§ REQUIRED ACTION: The entries below hold a line with "## Files Modified" and a line with "### API Service". Return those lines and all that lie between them, exactly and only.

Items from a dataset:

[Start of Attachment]

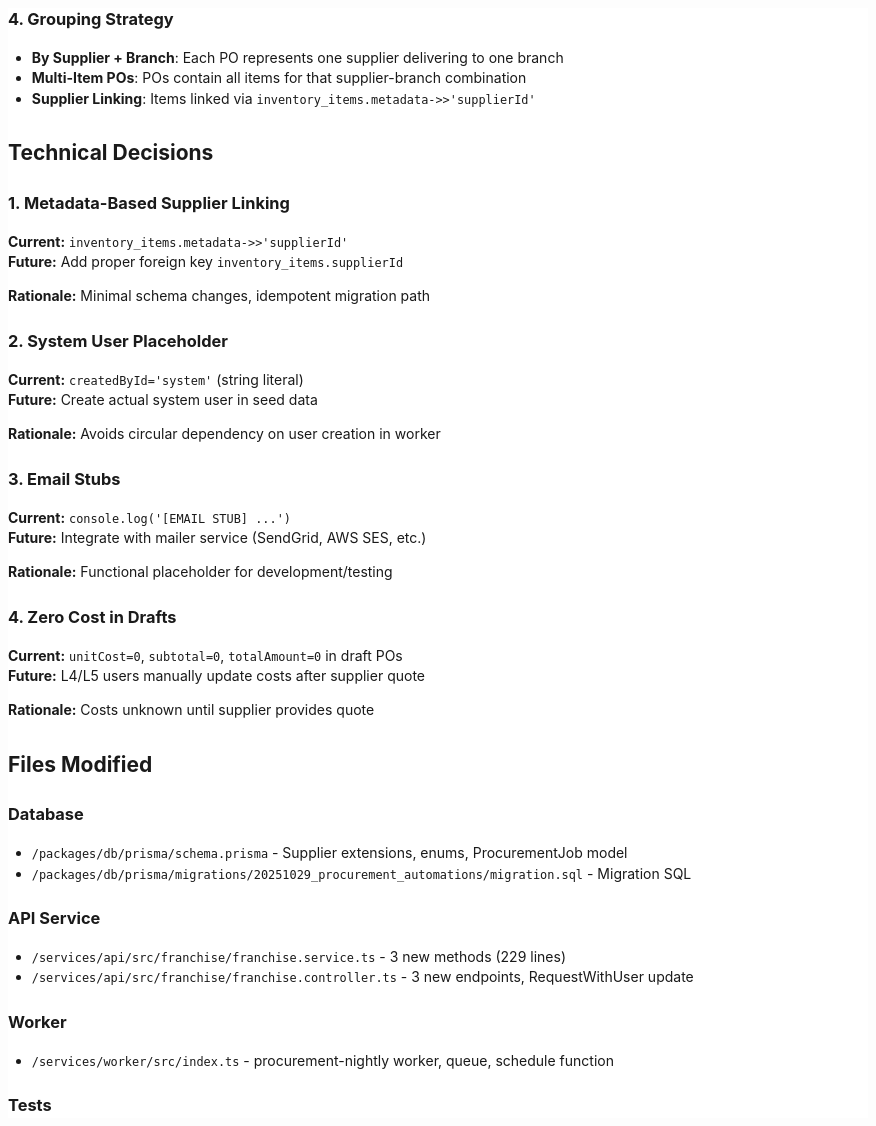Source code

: ### 4. Grouping Strategy

- **By Supplier + Branch**: Each PO represents one supplier delivering to one branch
- **Multi-Item POs**: POs contain all items for that supplier-branch combination
- **Supplier Linking**: Items linked via `inventory_items.metadata->>'supplierId'`

## Technical Decisions

### 1. Metadata-Based Supplier Linking

**Current:** `inventory_items.metadata->>'supplierId'`  
**Future:** Add proper foreign key `inventory_items.supplierId`

**Rationale:** Minimal schema changes, idempotent migration path

### 2. System User Placeholder

**Current:** `createdById='system'` (string literal)  
**Future:** Create actual system user in seed data

**Rationale:** Avoids circular dependency on user creation in worker

### 3. Email Stubs

**Current:** `console.log('[EMAIL STUB] ...')`  
**Future:** Integrate with mailer service (SendGrid, AWS SES, etc.)

**Rationale:** Functional placeholder for development/testing

### 4. Zero Cost in Drafts

**Current:** `unitCost=0`, `subtotal=0`, `totalAmount=0` in draft POs  
**Future:** L4/L5 users manually update costs after supplier quote

**Rationale:** Costs unknown until supplier provides quote

## Files Modified

### Database

- `/packages/db/prisma/schema.prisma` - Supplier extensions, enums, ProcurementJob model
- `/packages/db/prisma/migrations/20251029_procurement_automations/migration.sql` - Migration SQL

### API Service

- `/services/api/src/franchise/franchise.service.ts` - 3 new methods (229 lines)
- `/services/api/src/franchise/franchise.controller.ts` - 3 new endpoints, RequestWithUser update

### Worker

- `/services/worker/src/index.ts` - procurement-nightly worker, queue, schedule function

### Tests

[End of Attachment]

§ WRITTEN RESPONSE:
## Files Modified

### Database

- `/packages/db/prisma/schema.prisma` - Supplier extensions, enums, ProcurementJob model
- `/packages/db/prisma/migrations/20251029_procurement_automations/migration.sql` - Migration SQL

### API Service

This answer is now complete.